The 6-foot-4, 230 pounder will be the ninth quarterback to start a Virginia season opener in the past decade, and Mendenhall is hoping this one sticks. A graduate-student transfer with the eligibility of a junior and a memorable arm, Benkert beat out seniors Matt Johns, Virginia’s incumbent starter, and Connor Brewer for the first-string job.
He allows Virginia a true reset, and he is the closest of the three to the type of dual-threat quarterback Mendenhall and offensive coordinator Robert Anae prefer to work with in their speedy offense, derived from the Air Raid scheme that has powered such high-scoring attacks as Oklahoma, Texas Tech, TCU, North Carolina and Washington State.
But like with Mendenhall, there are doubts about how Benkert will perform at this level. Mendenhall won 10 games or more in five of his 11 seasons at Brigham Young but went 6-15 against ranked opponents. This year, he’ll be tested against Oregon, defending division winner North Carolina and Louisville.
Benkert, a Baltimore native who split his childhood between Maryland and Florida, hasn’t started a game since his senior year of high school.
In that regard, at least, Virginia isn’t worried.
“One good thing about Kurt is he doesn’t lack any confidence at all,” said Micah Kiser, a junior linebacker and one of three team captains. “That’s what you want from your quarterback — from the second he got on the field he was like, ‘I’m going to light this sucker up.’ He had the ability to be that guy from the first day of practice.”
Benkert arrived in Charlottesville in the spring intent on becoming a starter.

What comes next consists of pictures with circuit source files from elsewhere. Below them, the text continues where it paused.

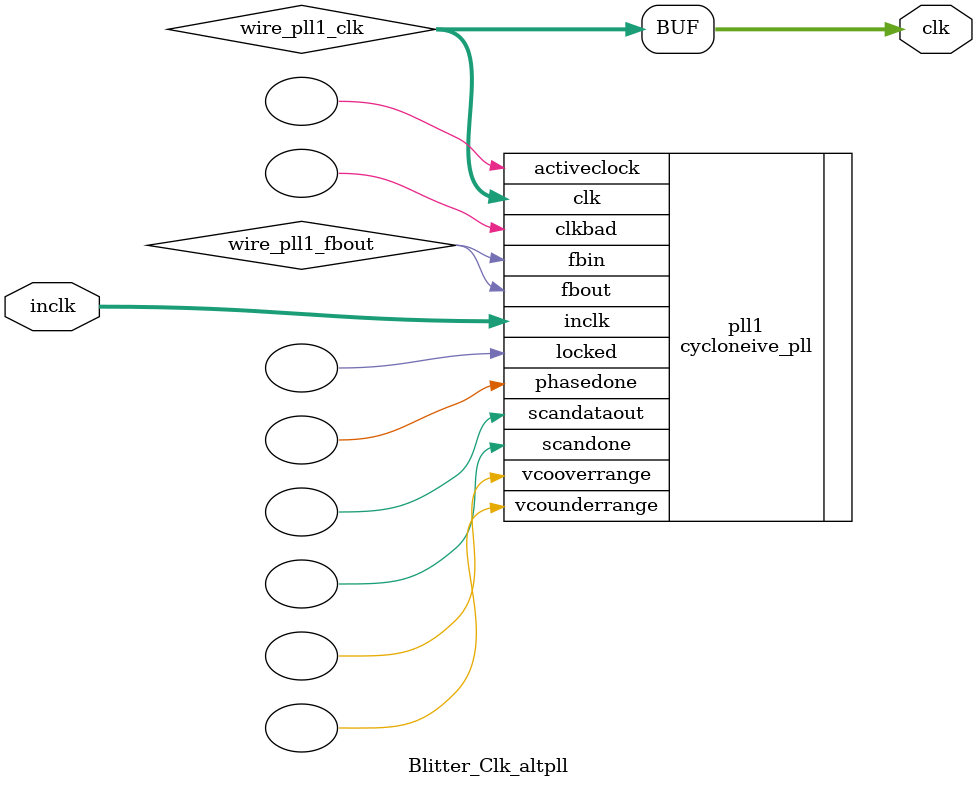
<source format=v>






//synthesis_resources = cycloneive_pll 1 
//synopsys translate_off
`timescale 1 ps / 1 ps
//synopsys translate_on
module  Blitter_Clk_altpll
	( 
	clk,
	inclk) /* synthesis synthesis_clearbox=1 */;
	output   [4:0]  clk;
	input   [1:0]  inclk;
`ifndef ALTERA_RESERVED_QIS
// synopsys translate_off
`endif
	tri0   [1:0]  inclk;
`ifndef ALTERA_RESERVED_QIS
// synopsys translate_on
`endif

	wire  [4:0]   wire_pll1_clk;
	wire  wire_pll1_fbout;

	cycloneive_pll   pll1
	( 
	.activeclock(),
	.clk(wire_pll1_clk),
	.clkbad(),
	.fbin(wire_pll1_fbout),
	.fbout(wire_pll1_fbout),
	.inclk(inclk),
	.locked(),
	.phasedone(),
	.scandataout(),
	.scandone(),
	.vcooverrange(),
	.vcounderrange()
	`ifndef FORMAL_VERIFICATION
	// synopsys translate_off
	`endif
	,
	.areset(1'b0),
	.clkswitch(1'b0),
	.configupdate(1'b0),
	.pfdena(1'b1),
	.phasecounterselect({3{1'b0}}),
	.phasestep(1'b0),
	.phaseupdown(1'b0),
	.scanclk(1'b0),
	.scanclkena(1'b1),
	.scandata(1'b0)
	`ifndef FORMAL_VERIFICATION
	// synopsys translate_on
	`endif
	);
	defparam
		pll1.bandwidth_type = "auto",
		pll1.clk0_divide_by = 1,
		pll1.clk0_duty_cycle = 50,
		pll1.clk0_multiply_by = 2,
		pll1.clk0_phase_shift = "0",
		pll1.compensate_clock = "clk0",
		pll1.inclk0_input_frequency = 20000,
		pll1.operation_mode = "normal",
		pll1.pll_type = "auto",
		pll1.lpm_type = "cycloneive_pll";
	assign
		clk = {wire_pll1_clk[4:0]};
endmodule //Blitter_Clk_altpll
//VALID FILE

</source>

He put in work over the summer to reach Mendenhall’s strict physical requirements and earn the respect of his new teammates.
That meant workouts with any player who was around and throwing by himself between classes at the Curry School of Higher Education. He got to the football offices as early as 7 a.m. during the summer.
Benkert’s professionalism endeared him to Mendenhall even more. The late addition proved to be a perfect fit in the new coach’s program.
“I’m not going to call it a seamless transition, but it’s close,” Mendenhall said of Benkert’s acclimation in Charlottesville. “. . . Kurt came wanting a challenge, and he came wanting an opportunity, and he came wanting to do hard things. So, man, when a player comes with that mind-set already — really, anything we’ve been able to throw at him, he’s just smiled and said, ‘That’s why I’m here.’
“Coach Ruff really deserves a lot of credit for the training Kurt received, and the preparation he received, and probably for him even being at U-Va. The staff calls Ruff our most valuable coach because of Kurt.”